● Quoted passage
Niv Sekar is an illustrator, animator, and writer whose comic output consists of short but deeply emotional explorations set amidst speculative, but still familiarly mundane, settings. Her previous book was the ShortBox-published modern fairy tale Your Mother’s Fox, with an indelible road-trip narrative that likely still lingers in its readers’ minds.
Love In Space, Sekar’s latest book, is a result of the ShortBox Comics Fair, a digital-only comics event that debuts all-new works from independent artists. With a fascinating, moving premise that can basically be summed up as “Love Is Blind in space,” Love In Space is another great work put out by one of modern comics’ most innovative publishers who, because of lingering supply chain issues, has had to stop its famous box model.
Love In Space is another entry in the realm of soulful comics that utilize the inevitable apocalypse as the backdrop for narratives that center connection. Mimi Holywater is a reality show contestant from a dying world, sent off to spend a year with an alien named Armor to see whether they form a loving bond, time dilation and all. The comic is presented as the recordings from the cameras that have returned from this year-long journey to Earth after capturing 12 months of Mim’s life. Though the world Mimi remembers is not exactly the same one that’s watching her, both Amor and Mimi are nonetheless still very much members of their respective dying civilizations.

● Your goal
Print the passage of the Love In Space review from "Niv Sekar is" up to and including "famous box model.", with no changes.

● Information
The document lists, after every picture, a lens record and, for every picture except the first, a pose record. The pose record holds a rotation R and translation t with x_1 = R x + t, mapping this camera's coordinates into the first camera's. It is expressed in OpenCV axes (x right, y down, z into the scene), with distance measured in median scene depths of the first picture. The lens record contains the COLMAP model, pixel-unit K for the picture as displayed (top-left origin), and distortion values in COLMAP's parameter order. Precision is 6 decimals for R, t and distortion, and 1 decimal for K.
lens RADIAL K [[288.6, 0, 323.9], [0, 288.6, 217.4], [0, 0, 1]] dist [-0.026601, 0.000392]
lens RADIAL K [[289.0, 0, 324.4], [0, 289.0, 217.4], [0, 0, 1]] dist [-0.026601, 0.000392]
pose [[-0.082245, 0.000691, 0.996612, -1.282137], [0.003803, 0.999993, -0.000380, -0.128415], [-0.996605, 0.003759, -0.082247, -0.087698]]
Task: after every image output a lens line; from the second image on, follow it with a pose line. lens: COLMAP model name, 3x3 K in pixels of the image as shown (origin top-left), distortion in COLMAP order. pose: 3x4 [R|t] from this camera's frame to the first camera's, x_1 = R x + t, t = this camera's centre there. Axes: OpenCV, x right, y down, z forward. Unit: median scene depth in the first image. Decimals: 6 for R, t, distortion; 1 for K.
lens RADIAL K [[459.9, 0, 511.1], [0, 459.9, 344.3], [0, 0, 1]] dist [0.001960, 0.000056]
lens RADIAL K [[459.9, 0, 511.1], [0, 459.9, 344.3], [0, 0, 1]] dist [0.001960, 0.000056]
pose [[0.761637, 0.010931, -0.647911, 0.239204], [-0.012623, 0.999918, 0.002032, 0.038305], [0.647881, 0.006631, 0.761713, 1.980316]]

* * *

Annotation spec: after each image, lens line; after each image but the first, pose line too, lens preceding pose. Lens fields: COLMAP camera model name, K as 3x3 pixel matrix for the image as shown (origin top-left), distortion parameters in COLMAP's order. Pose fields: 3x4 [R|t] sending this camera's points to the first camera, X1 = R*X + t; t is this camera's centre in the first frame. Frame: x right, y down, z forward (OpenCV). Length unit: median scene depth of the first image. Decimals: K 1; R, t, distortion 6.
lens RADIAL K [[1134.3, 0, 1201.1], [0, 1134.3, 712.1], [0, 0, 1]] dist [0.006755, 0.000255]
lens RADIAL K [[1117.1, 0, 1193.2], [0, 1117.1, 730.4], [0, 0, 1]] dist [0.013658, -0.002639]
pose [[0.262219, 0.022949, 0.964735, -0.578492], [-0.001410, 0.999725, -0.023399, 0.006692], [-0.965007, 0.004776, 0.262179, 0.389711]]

---

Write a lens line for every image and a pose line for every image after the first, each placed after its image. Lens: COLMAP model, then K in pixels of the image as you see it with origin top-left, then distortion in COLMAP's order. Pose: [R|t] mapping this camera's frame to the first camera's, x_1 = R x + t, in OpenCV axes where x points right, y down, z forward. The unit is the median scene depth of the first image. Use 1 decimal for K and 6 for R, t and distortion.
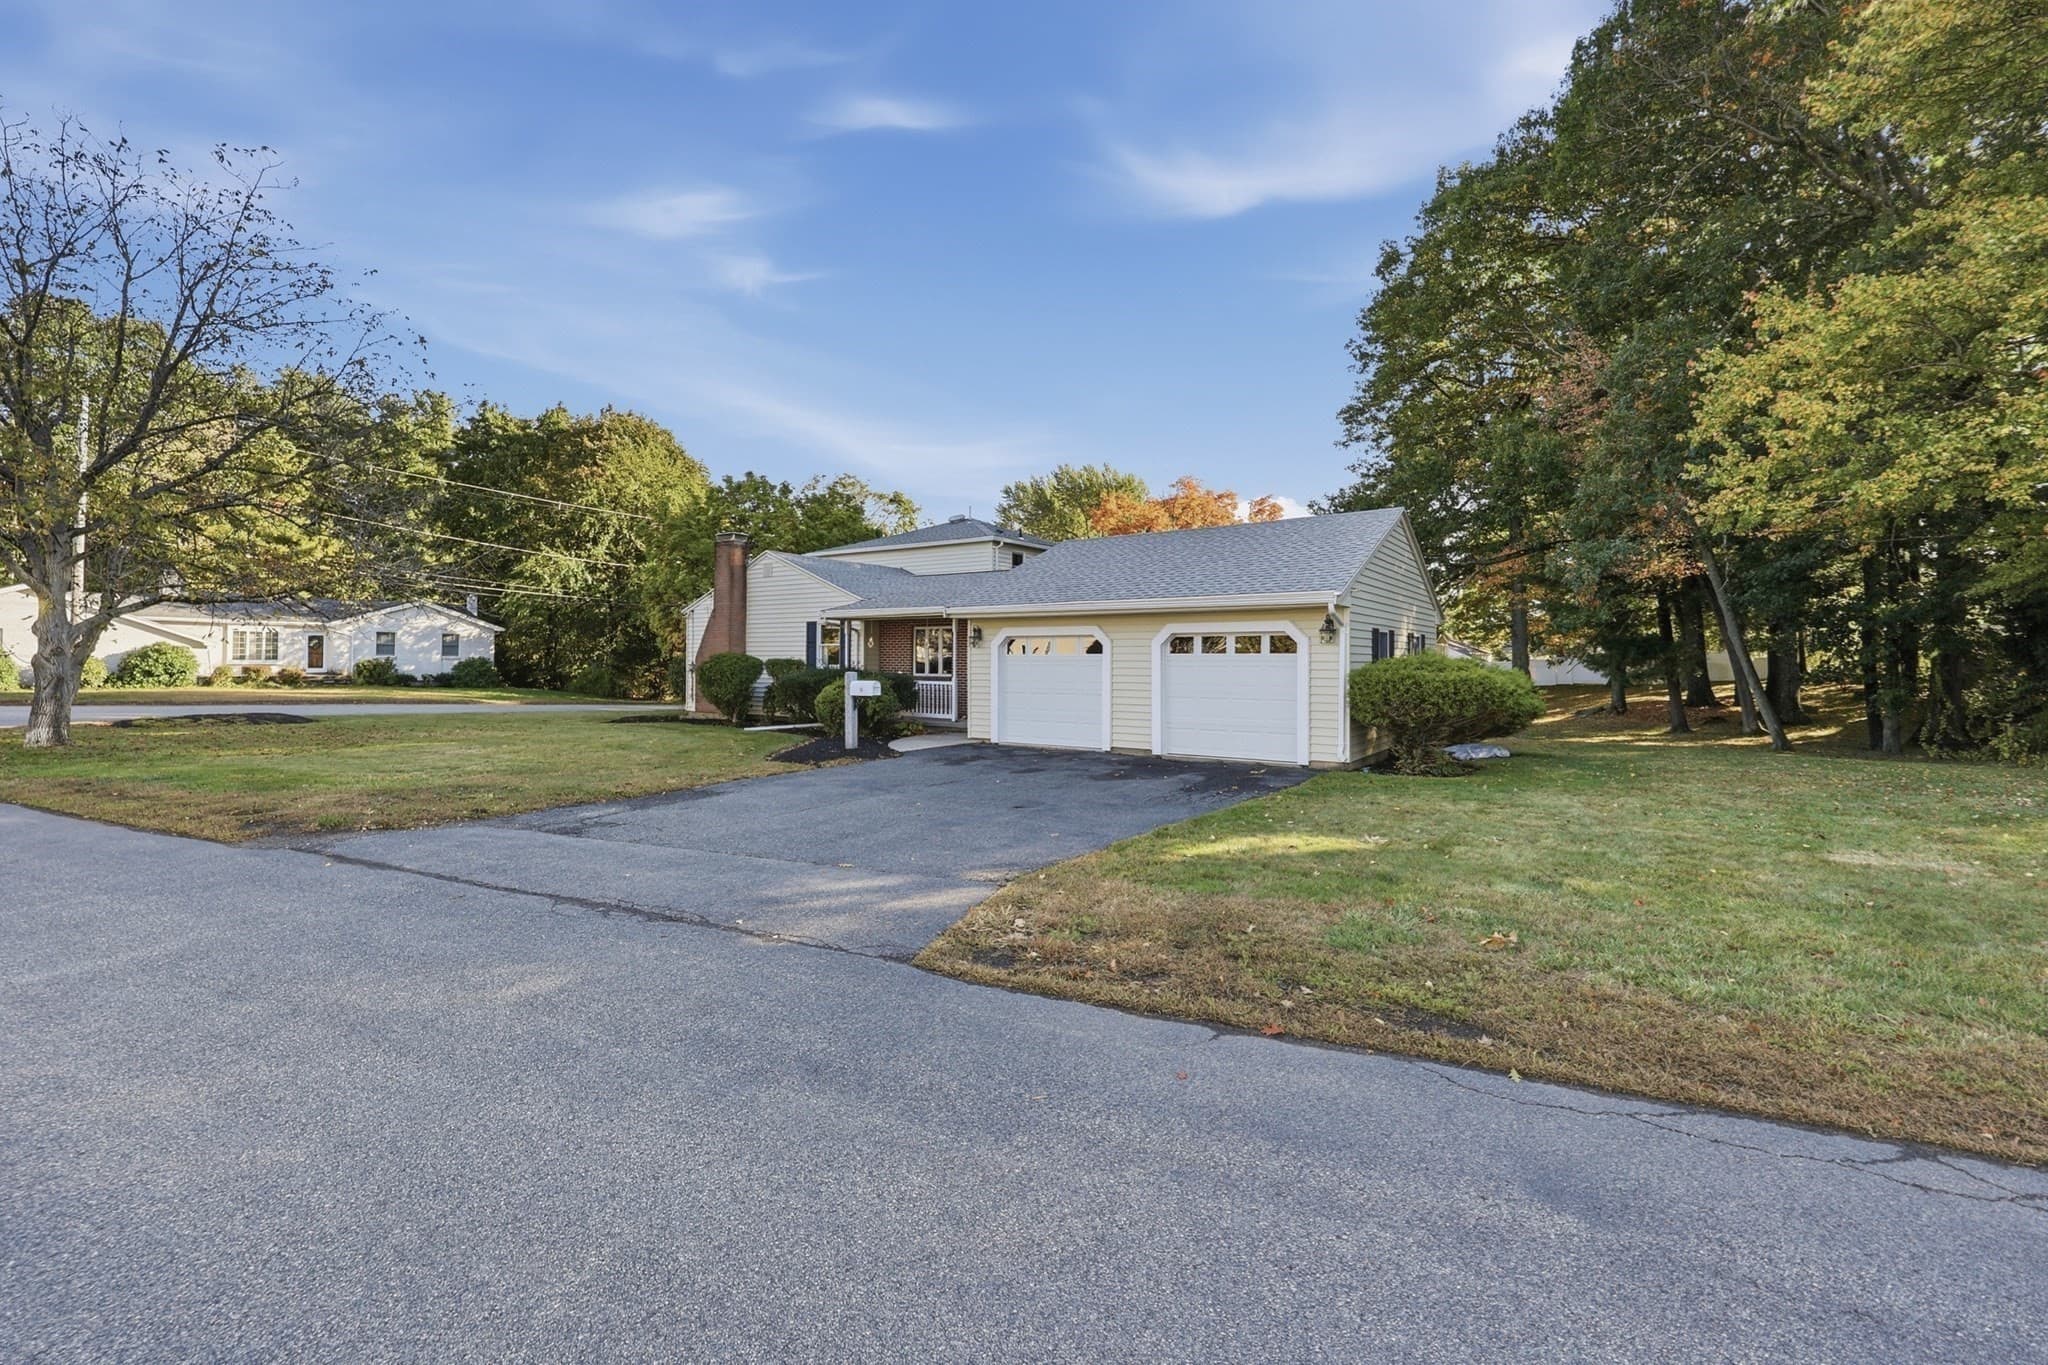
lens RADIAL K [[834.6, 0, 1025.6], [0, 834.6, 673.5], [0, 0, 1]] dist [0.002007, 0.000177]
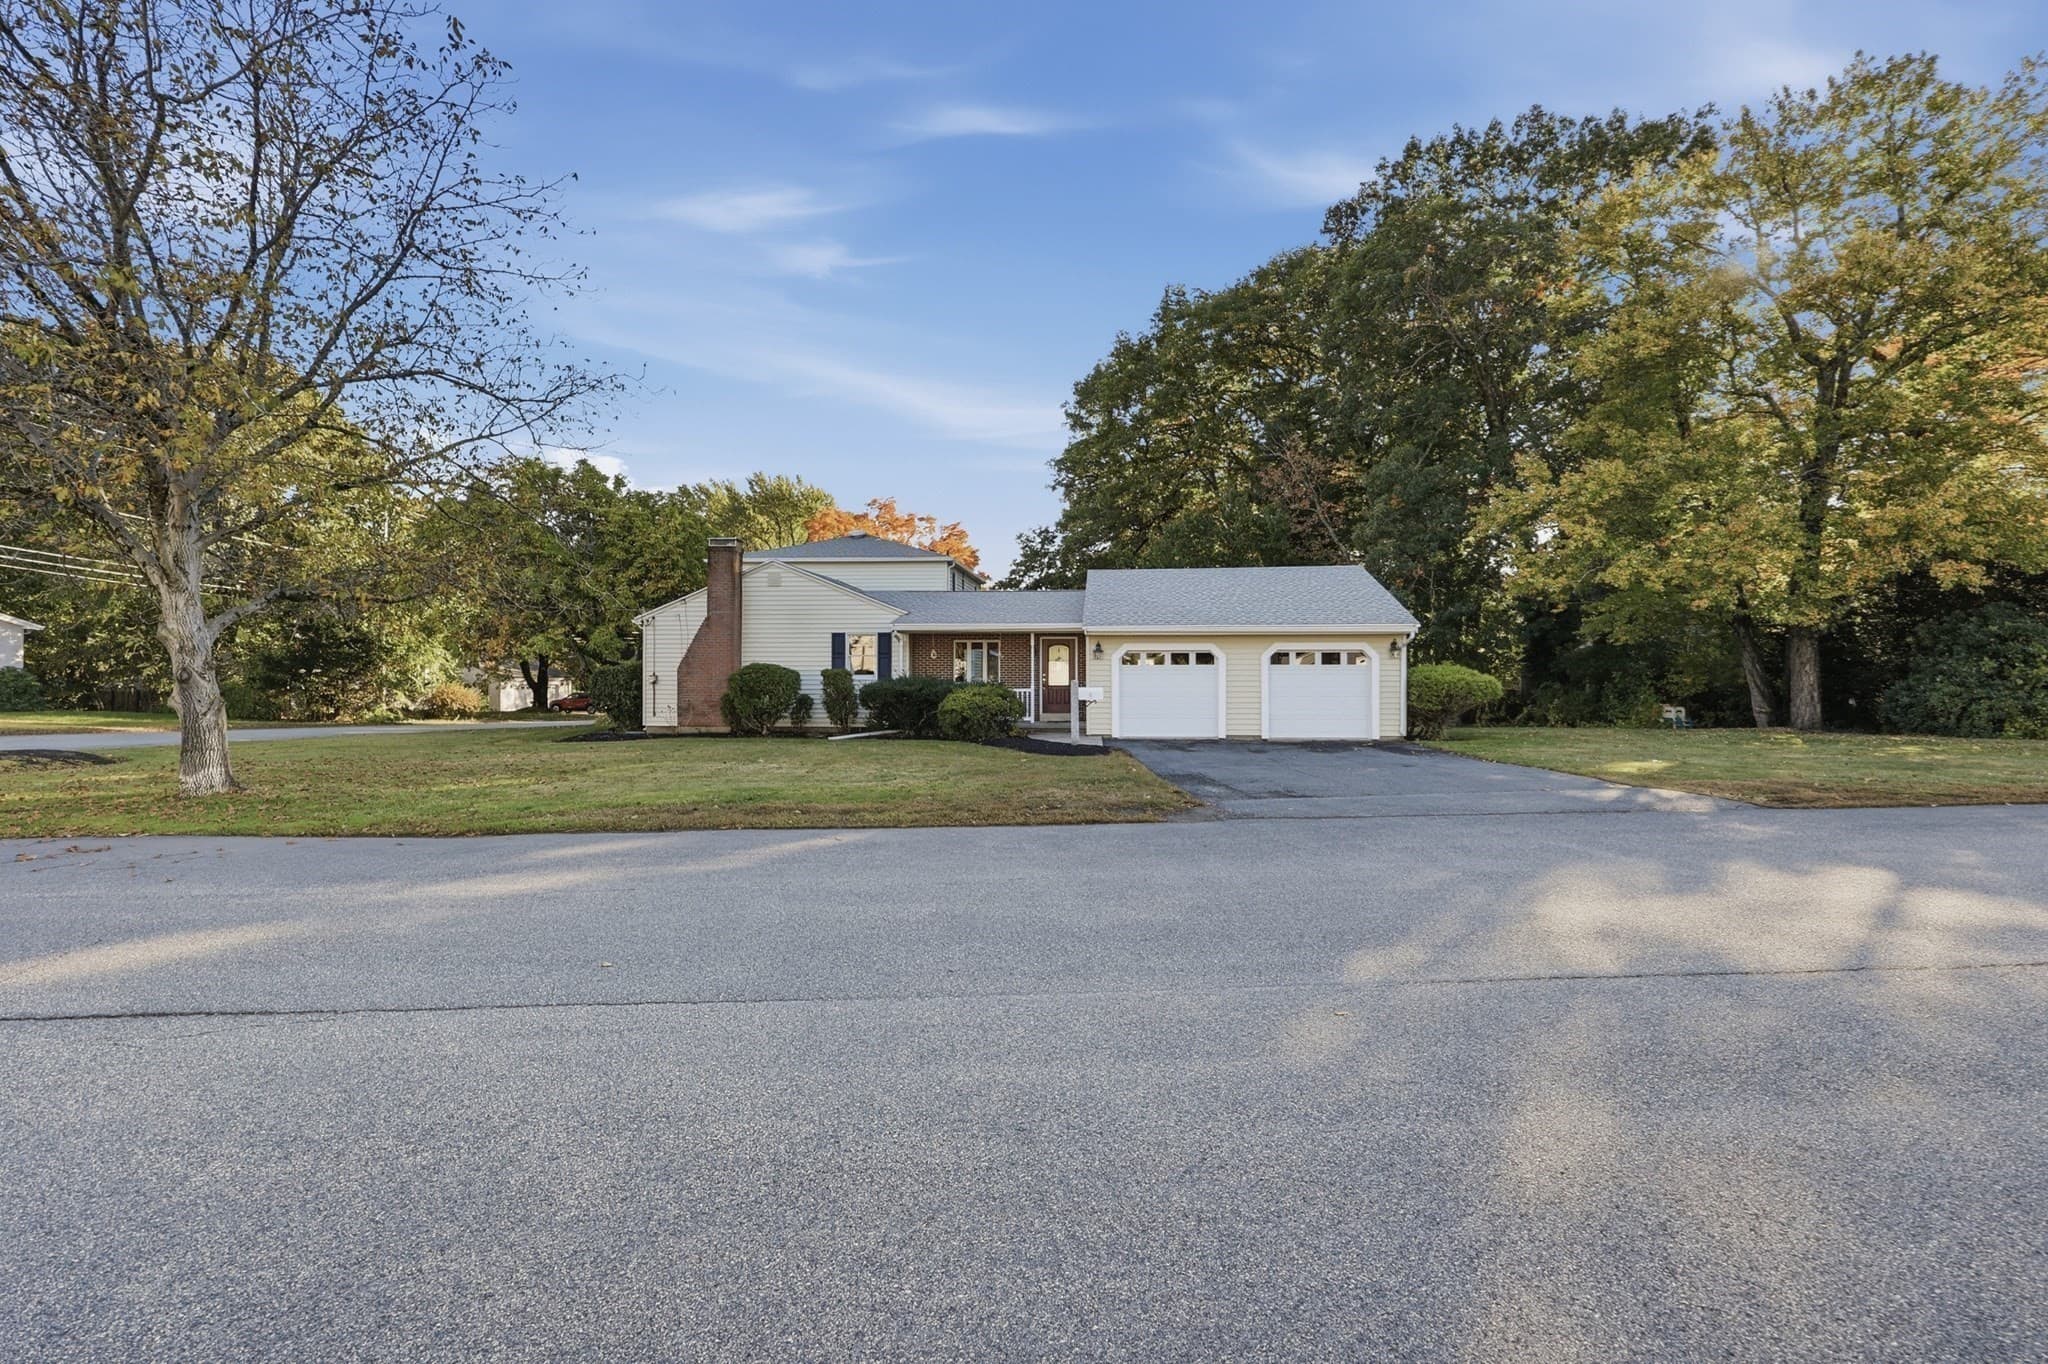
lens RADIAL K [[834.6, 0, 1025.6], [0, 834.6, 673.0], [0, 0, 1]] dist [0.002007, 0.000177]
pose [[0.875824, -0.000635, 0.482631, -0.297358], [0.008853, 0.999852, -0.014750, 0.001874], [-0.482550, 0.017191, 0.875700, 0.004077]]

● Response below
Niv Sekar is an illustrator, animator, and writer whose comic output consists of short but deeply emotional explorations set amidst speculative, but still familiarly mundane, settings. Her previous book was the ShortBox-published modern fairy tale Your Mother’s Fox, with an indelible road-trip narrative that likely still lingers in its readers’ minds.
Love In Space, Sekar’s latest book, is a result of the ShortBox Comics Fair, a digital-only comics event that debuts all-new works from independent artists. With a fascinating, moving premise that can basically be summed up as “Love Is Blind in space,” Love In Space is another great work put out by one of modern comics’ most innovative publishers who, because of lingering supply chain issues, has had to stop its famous box model.